"Стара синагога на площі."

Translation:The old synagogue is at the square.

July 22, 2015

5 Comments


https://www.duolingo.com/profile/Myron1313

when hovering over "на" the hint is

<pre> на площі at the square for, at, on, to, in </pre>

when hovering over "площі" the hint is

<pre> на площі at the square square NEW WORD </pre>

How do the hints lead to the translation "on the square?"

How is the student response evaluated when more than one hint word fits the translation. In this case, at, on, in, all work. At and on are accepted, in is not.

And, I would say у/в площі to be in the square. If that is correct, why provide in as a hint and possible translation?

Is this a beta issue, or simply my unfamiliarity with DL language curriculum delivery.

Questions, questions, anybody have a hint? :)

July 22, 2015

https://www.duolingo.com/profile/Vinnfred

We would never say "у площі". It's either на площі (in the majority of cases) or біля площі, if something is going on in close proximity to the square. You can also say посередині площі (in the center of the square)

July 22, 2015

https://www.duolingo.com/profile/Myron1313

Mia culpa! I did not mean to state that I would say, I should have written ...I would translate у/в площі ...

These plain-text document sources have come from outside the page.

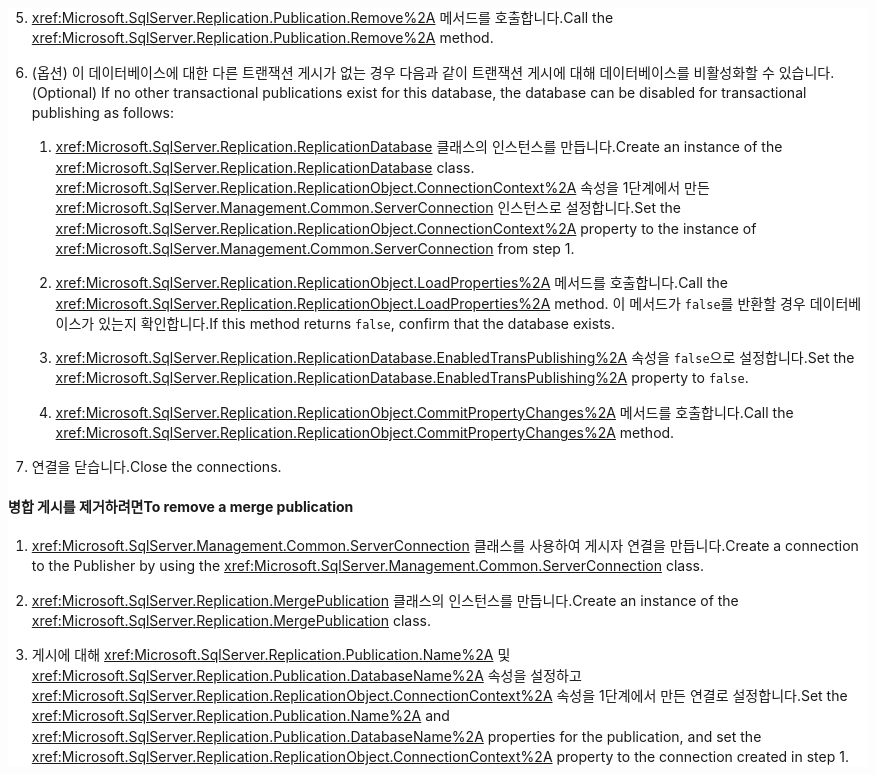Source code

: 5.  <span data-ttu-id="580ab-156"><xref:Microsoft.SqlServer.Replication.Publication.Remove%2A> 메서드를 호출합니다.</span><span class="sxs-lookup"><span data-stu-id="580ab-156">Call the <xref:Microsoft.SqlServer.Replication.Publication.Remove%2A> method.</span></span>  
  
6.  <span data-ttu-id="580ab-157">(옵션) 이 데이터베이스에 대한 다른 트랜잭션 게시가 없는 경우 다음과 같이 트랜잭션 게시에 대해 데이터베이스를 비활성화할 수 있습니다.</span><span class="sxs-lookup"><span data-stu-id="580ab-157">(Optional) If no other transactional publications exist for this database, the database can be disabled for transactional publishing as follows:</span></span>  
  
    1.  <span data-ttu-id="580ab-158"><xref:Microsoft.SqlServer.Replication.ReplicationDatabase> 클래스의 인스턴스를 만듭니다.</span><span class="sxs-lookup"><span data-stu-id="580ab-158">Create an instance of the <xref:Microsoft.SqlServer.Replication.ReplicationDatabase> class.</span></span> <span data-ttu-id="580ab-159"><xref:Microsoft.SqlServer.Replication.ReplicationObject.ConnectionContext%2A> 속성을 1단계에서 만든 <xref:Microsoft.SqlServer.Management.Common.ServerConnection> 인스턴스로 설정합니다.</span><span class="sxs-lookup"><span data-stu-id="580ab-159">Set the <xref:Microsoft.SqlServer.Replication.ReplicationObject.ConnectionContext%2A> property to the instance of <xref:Microsoft.SqlServer.Management.Common.ServerConnection> from step 1.</span></span>  
  
    2.  <span data-ttu-id="580ab-160"><xref:Microsoft.SqlServer.Replication.ReplicationObject.LoadProperties%2A> 메서드를 호출합니다.</span><span class="sxs-lookup"><span data-stu-id="580ab-160">Call the <xref:Microsoft.SqlServer.Replication.ReplicationObject.LoadProperties%2A> method.</span></span> <span data-ttu-id="580ab-161">이 메서드가 `false`를 반환할 경우 데이터베이스가 있는지 확인합니다.</span><span class="sxs-lookup"><span data-stu-id="580ab-161">If this method returns `false`, confirm that the database exists.</span></span>  
  
    3.  <span data-ttu-id="580ab-162"><xref:Microsoft.SqlServer.Replication.ReplicationDatabase.EnabledTransPublishing%2A> 속성을 `false`으로 설정합니다.</span><span class="sxs-lookup"><span data-stu-id="580ab-162">Set the <xref:Microsoft.SqlServer.Replication.ReplicationDatabase.EnabledTransPublishing%2A> property to `false`.</span></span>  
  
    4.  <span data-ttu-id="580ab-163"><xref:Microsoft.SqlServer.Replication.ReplicationObject.CommitPropertyChanges%2A> 메서드를 호출합니다.</span><span class="sxs-lookup"><span data-stu-id="580ab-163">Call the <xref:Microsoft.SqlServer.Replication.ReplicationObject.CommitPropertyChanges%2A> method.</span></span>  
  
7.  <span data-ttu-id="580ab-164">연결을 닫습니다.</span><span class="sxs-lookup"><span data-stu-id="580ab-164">Close the connections.</span></span>  
  
#### <a name="to-remove-a-merge-publication"></a><span data-ttu-id="580ab-165">병합 게시를 제거하려면</span><span class="sxs-lookup"><span data-stu-id="580ab-165">To remove a merge publication</span></span>  
  
1.  <span data-ttu-id="580ab-166"><xref:Microsoft.SqlServer.Management.Common.ServerConnection> 클래스를 사용하여 게시자 연결을 만듭니다.</span><span class="sxs-lookup"><span data-stu-id="580ab-166">Create a connection to the Publisher by using the <xref:Microsoft.SqlServer.Management.Common.ServerConnection> class.</span></span>  
  
2.  <span data-ttu-id="580ab-167"><xref:Microsoft.SqlServer.Replication.MergePublication> 클래스의 인스턴스를 만듭니다.</span><span class="sxs-lookup"><span data-stu-id="580ab-167">Create an instance of the <xref:Microsoft.SqlServer.Replication.MergePublication> class.</span></span>  
  
3.  <span data-ttu-id="580ab-168">게시에 대해 <xref:Microsoft.SqlServer.Replication.Publication.Name%2A> 및 <xref:Microsoft.SqlServer.Replication.Publication.DatabaseName%2A> 속성을 설정하고 <xref:Microsoft.SqlServer.Replication.ReplicationObject.ConnectionContext%2A> 속성을 1단계에서 만든 연결로 설정합니다.</span><span class="sxs-lookup"><span data-stu-id="580ab-168">Set the <xref:Microsoft.SqlServer.Replication.Publication.Name%2A> and <xref:Microsoft.SqlServer.Replication.Publication.DatabaseName%2A> properties for the publication, and set the <xref:Microsoft.SqlServer.Replication.ReplicationObject.ConnectionContext%2A> property to the connection created in step 1.</span></span>  
  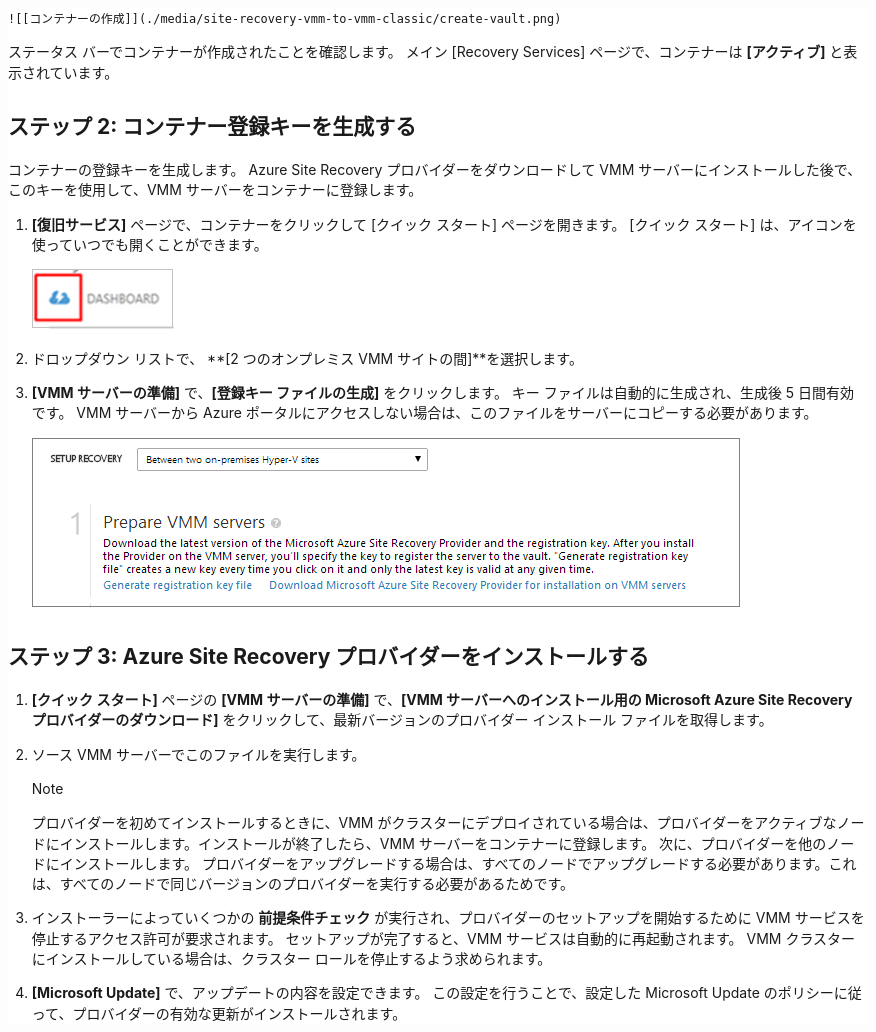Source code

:     ![[コンテナーの作成]](./media/site-recovery-vmm-to-vmm-classic/create-vault.png)

ステータス バーでコンテナーが作成されたことを確認します。 メイン [Recovery Services] ページで、コンテナーは **[アクティブ]** と表示されています。

## <a name="step-2-generate-a-vault-registration-key"></a>ステップ 2: コンテナー登録キーを生成する
コンテナーの登録キーを生成します。 Azure Site Recovery プロバイダーをダウンロードして VMM サーバーにインストールした後で、このキーを使用して、VMM サーバーをコンテナーに登録します。

1. **[復旧サービス]** ページで、コンテナーをクリックして [クイック スタート] ページを開きます。 [クイック スタート] は、アイコンを使っていつでも開くことができます。

    ![[クイック スタート] アイコン](./media/site-recovery-vmm-to-vmm-classic/quick-start-icon.png)
2. ドロップダウン リストで、 **[2 つのオンプレミス VMM サイトの間]**を選択します。
3. **[VMM サーバーの準備]** で、**[登録キー ファイルの生成]** をクリックします。 キー ファイルは自動的に生成され、生成後 5 日間有効です。 VMM サーバーから Azure ポータルにアクセスしない場合は、このファイルをサーバーにコピーする必要があります。

    ![[登録キー]](./media/site-recovery-vmm-to-vmm-classic/register-key.png)

## <a name="step-3-install-the-azure-site-recovery-provider"></a>ステップ 3: Azure Site Recovery プロバイダーをインストールする
1. **[クイック スタート]** ページの **[VMM サーバーの準備]** で、**[VMM サーバーへのインストール用の Microsoft Azure Site Recovery プロバイダーのダウンロード]** をクリックして、最新バージョンのプロバイダー インストール ファイルを取得します。
2. ソース VMM サーバーでこのファイルを実行します。

   > [!NOTE]
   > プロバイダーを初めてインストールするときに、VMM がクラスターにデプロイされている場合は、プロバイダーをアクティブなノードにインストールします。インストールが終了したら、VMM サーバーをコンテナーに登録します。 次に、プロバイダーを他のノードにインストールします。 プロバイダーをアップグレードする場合は、すべてのノードでアップグレードする必要があります。これは、すべてのノードで同じバージョンのプロバイダーを実行する必要があるためです。
   >
   >
3. インストーラーによっていくつかの **前提条件チェック** が実行され、プロバイダーのセットアップを開始するために VMM サービスを停止するアクセス許可が要求されます。 セットアップが完了すると、VMM サービスは自動的に再起動されます。 VMM クラスターにインストールしている場合は、クラスター ロールを停止するよう求められます。
4. **[Microsoft Update]** で、アップデートの内容を設定できます。 この設定を行うことで、設定した Microsoft Update のポリシーに従って、プロバイダーの有効な更新がインストールされます。
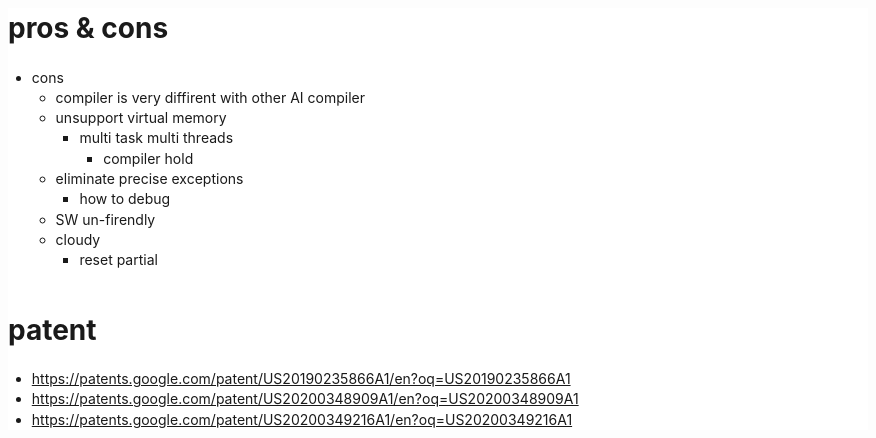 # pros & cons
- cons
  - compiler is very diffirent with other AI compiler
  - unsupport virtual memory
    - multi task multi threads
      - compiler hold
  - eliminate precise exceptions
    - how to debug
  - SW un-firendly
  - cloudy
    - reset partial
# patent
- https://patents.google.com/patent/US20190235866A1/en?oq=US20190235866A1
- https://patents.google.com/patent/US20200348909A1/en?oq=US20200348909A1
- https://patents.google.com/patent/US20200349216A1/en?oq=US20200349216A1
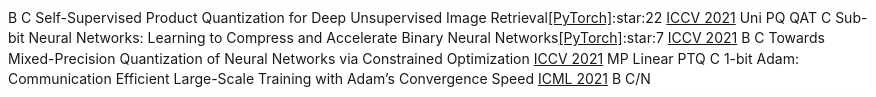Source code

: <th>B</th>
<th></th>
<th></th>
<th>C</th>
<th>
</th>
</tr>
</tbody>
<tbody>
<tr>
<th>Self-Supervised Product Quantization for Deep Unsupervised Image Retrieval<a href="https://github.com/youngkyunJang/SPQ">[PyTorch]</a>:star:22</th>
<th><a href="https://openaccess.thecvf.com/content/ICCV2021/papers/Jang_Self-Supervised_Product_Quantization_for_Deep_Unsupervised_Image_Retrieval_ICCV_2021_paper.pdf">ICCV 2021</a></th>
<th>Uni</th>
<th>PQ</th>
<th>QAT</th>
<th>C</th>
<th>
</th>
</tr>
</tbody>
<tbody>
<tr>
<th>Sub-bit Neural Networks: Learning to Compress and Accelerate Binary Neural Networks<a href="https://github.com/yikaiw/SNN">[PyTorch]</a>:star:7</th>
<th><a href="https://openaccess.thecvf.com/content/ICCV2021/papers/Wang_Sub-Bit_Neural_Networks_Learning_To_Compress_and_Accelerate_Binary_Neural_ICCV_2021_paper.pdf">ICCV 2021</a></th>
<th>B</th>
<th></th>
<th></th>
<th>C</th>
<th>
</th>
</tr>
</tbody>
<tbody>
<tr>
<th>Towards Mixed-Precision Quantization of Neural Networks via Constrained Optimization</th>
<th><a href="https://openaccess.thecvf.com/content/ICCV2021/papers/Chen_Towards_Mixed-Precision_Quantization_of_Neural_Networks_via_Constrained_Optimization_ICCV_2021_paper.pdf">ICCV 2021</a></th>
<th>MP</th>
<th>Linear</th>
<th>PTQ</th>
<th>C</th>
<th>
</th>
</tr>
</tbody>
<tbody>
<tr>
<th>1-bit Adam: Communication Efficient Large-Scale Training with Adam’s Convergence Speed</th>
<th><a href="http://proceedings.mlr.press/v139/tang21a/tang21a.pdf">ICML 2021</a></th>
<th>B</th>
<th></th>
<th></th>
<th>C/N</th>
<th>
</th>
</tr>
</tbody>
<tbody>
<tr>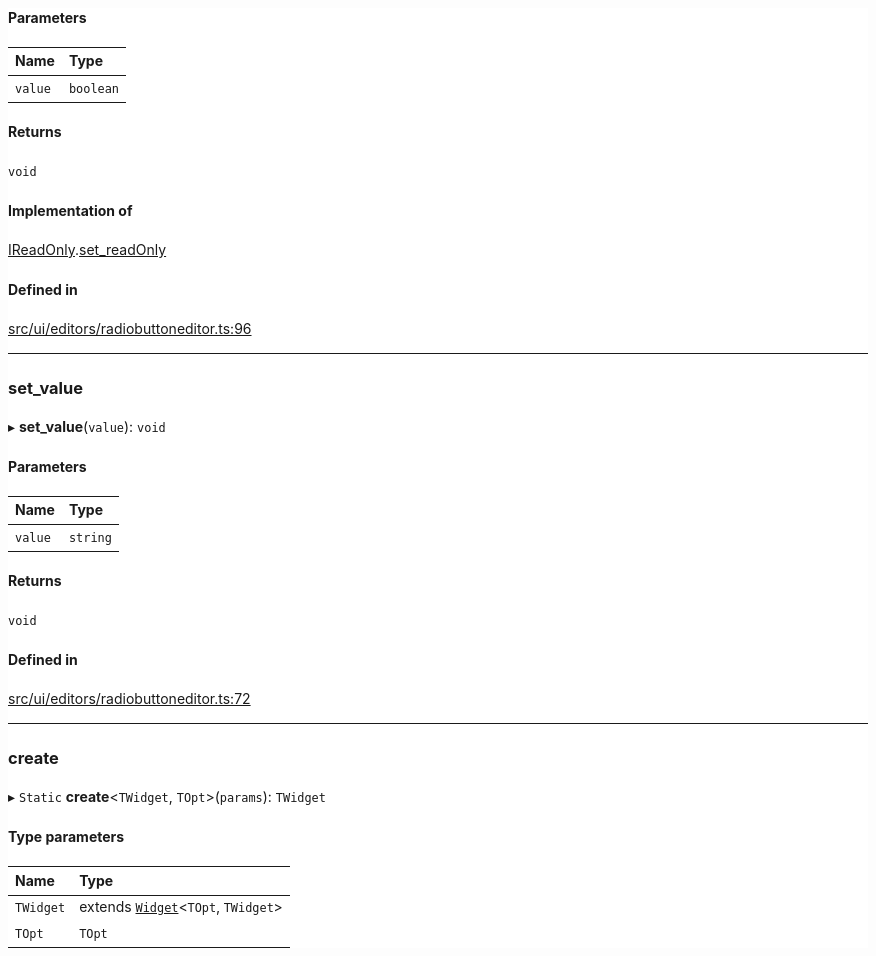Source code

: #### Parameters

| Name | Type |
| :------ | :------ |
| `value` | `boolean` |

#### Returns

`void`

#### Implementation of

[IReadOnly](IReadOnly.md).[set_readOnly](IReadOnly.md#set_readonly)

#### Defined in

[src/ui/editors/radiobuttoneditor.ts:96](https://github.com/serenity-is/serenity/blob/master/packages/corelib/src/ui/editors/radiobuttoneditor.ts#L96)

___

### set\_value

▸ **set_value**(`value`): `void`

#### Parameters

| Name | Type |
| :------ | :------ |
| `value` | `string` |

#### Returns

`void`

#### Defined in

[src/ui/editors/radiobuttoneditor.ts:72](https://github.com/serenity-is/serenity/blob/master/packages/corelib/src/ui/editors/radiobuttoneditor.ts#L72)

___

### create

▸ `Static` **create**<`TWidget`, `TOpt`\>(`params`): `TWidget`

#### Type parameters

| Name | Type |
| :------ | :------ |
| `TWidget` | extends [`Widget`](Widget.md)<`TOpt`, `TWidget`\> |
| `TOpt` | `TOpt` |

Disagree that 'in the square' is highly improbable. There are many things that can be 'in the square', a fountain, stage, farmers market, parking, sculpture, seating and, yes, maybe even a small, old building. So, while not improbable, it is not very common.

I would also argue that "at the square" is not a common phrase, but it is accepted as correct.

However, I need to return to the basic question; what is the purpose of the words provided as hints to the translation if they are inappropriate to the example?

July 23, 2015

https://www.duolingo.com/profile/RickPohlsa

Does this mean that the synagogue is actually in the square (like the centerpiece), or just one of the buildings surrounding the square?

August 11, 2018

https://www.duolingo.com/profile/JohnSherid

"in the square" and "on the square" are used interchangeably or idiosyncratically by native English speakers, I believe.